State Corporate Welfare Programs Under Fire

One positive outcome of the recession, as the states struggle to find revenue to spend, is that state subsidies to businesses are facing increased scrutiny.

This week the New York Times reported that states are looking at reducing or ending programs that hand out taxpayer money to television and movie producers. In Pennsylvania, some last-minute handouts from outgoing governor Ed Rendell are under fire, including a $10 million state grant to rehabilitate a former Sony plant for new tenants. According to the Commonwealth Foundation’s Nate Benefield, this is the fourth time Pennsylvania taxpayers have subsidized the site:

Sony moved out in 2007, despite getting more than $40 million in corporate welfare under Gov. Robert P. Casey to come to Pennsylvania, then another $1 million grant under Rendell to stay in the state—a mere two years before shutting down its plant.

Before Sony, the site was occupied by Volkswagen, which got $70 million in state aid in the 1970s under Gov. Milton Shapp. This was touted as a great success – until Volkswagen moved out in 1987, after 10 years of operation.

Pennsylvania is merely renting jobs with this “economic development” spending, burdening other businesses with higher taxes. Hopefully, Gov. Tom Corbett can learn from the failed policies of the past and work on improving the state’s economic climate rather than trying to pick winners.

New Pennsylvania governor Tom Corbett could learn a lesson from the Indiana Economic Development Corporation, which received another black eye this week. I’ve written previously on problems with the IEDC, which is the state’s corporate welfare arm. As a former budget official with the State of Indiana, I can attest that the IEDC’s string of embarrassments is as unsurprising as it is appalling.

On Tuesday, investigative report Bob Segall of WTHR-TV in Indianapolis released the latest in a series of reports on the IEDC’s exaggerated job creation claims. (Intrepid journalists take note: Bob and his team just received a prestigious Alfred I. duPont–Columbia University Award for their investigatory work on the IEDC.)

Bob took the findings of a recent audit and ascertained that Indiana governor Mitch Daniels and the IEDC haven’t been giving Hoosiers the full story.

From the report:

The “Summary of Incentive Program Review” prepared by audit firm Crowe Horwath examined 597 job-creation projects outlined in IEDC annual reports from 2005 to 2009. The projects were listed as “Indiana Economic Successes” that would bring new jobs to Indiana.

According to the report, those projects were expected to create 44,208 jobs by late 2010 and, based on the most recent information available to auditors, have so far resulted in 37,640 actual jobs — a realization rate of 85%.

But the state’s job realization rate is actually much lower than 85%, according to additional data reviewed by WTHR.

The numbers cited above are based solely on data for “reporting companies,” and they do not include job data for 200 other projects also listed as “Indiana Economic Successes” in IEDC annual reports.

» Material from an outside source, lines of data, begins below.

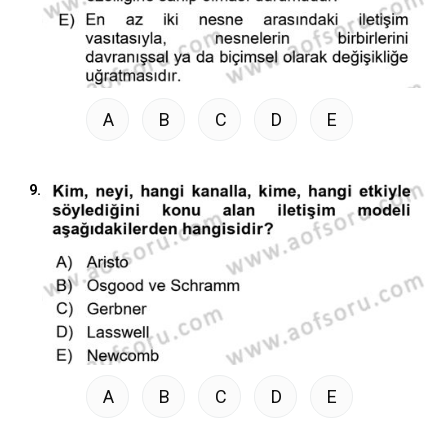
A
B
C
D
E
9.
A
B
C
D
E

Including those projects, as well, the number of newly-created jobs the agency had anticipated to materialize by the end of 2010 is 57,088 (not 44,208), according to the report. Using that figure, IEDC’s job realization rate is 66%.

And nowhere does the audit report mention the 98,683 total new job commitments announced by IEDC from 2005 to 2009. Using that number — which IEDC and the governor have repeatedly promoted in their press releases, speeches and annual reports – the audit data suggests, so far, only 38% of jobs announced by IEDC have resulted in actual jobs. While that percentage is expected to increase in coming years (some of the companies are not expected to fulfill all of their job commitments for several more years), the overall numbers show IEDC’s real job realization statistics are much lower than the agency portrays to the public by citing far more limited data.

Two words in this selection from the report stand out: “press releases.” My observations of the IEDC from within the Daniels administration led me to coin the phrase “press release economics” to describe what Indiana government officials were really practicing.

Programs that hand out taxpayer money to businesses to lure or retain jobs are popular with state politicians, and Governor Daniels is no different. Better policies, like cutting business taxes across the board, require a willingness to expend substantial political capital without an immediate payoff. (I recently read that Daniels would sign a cut in the state’s high corporate tax rate if a proposal in the state legislature makes it to his desk. Daniels had turned down the idea of cutting the corporate rate while I was there, so the change of heart is curious but nonetheless welcome.)

Targeted business subsidies, on the other hand, are cheaper and generate immediate, favorable press. Unfortunately, this form of central planning is unsound as it merely transfers economic resources from taxpayers – including businesses – to businesses favored by government officials. And because government officials are inherently inferior to the market when it comes to directing economic activity, the results are far from ideal – and often downright counterproductive.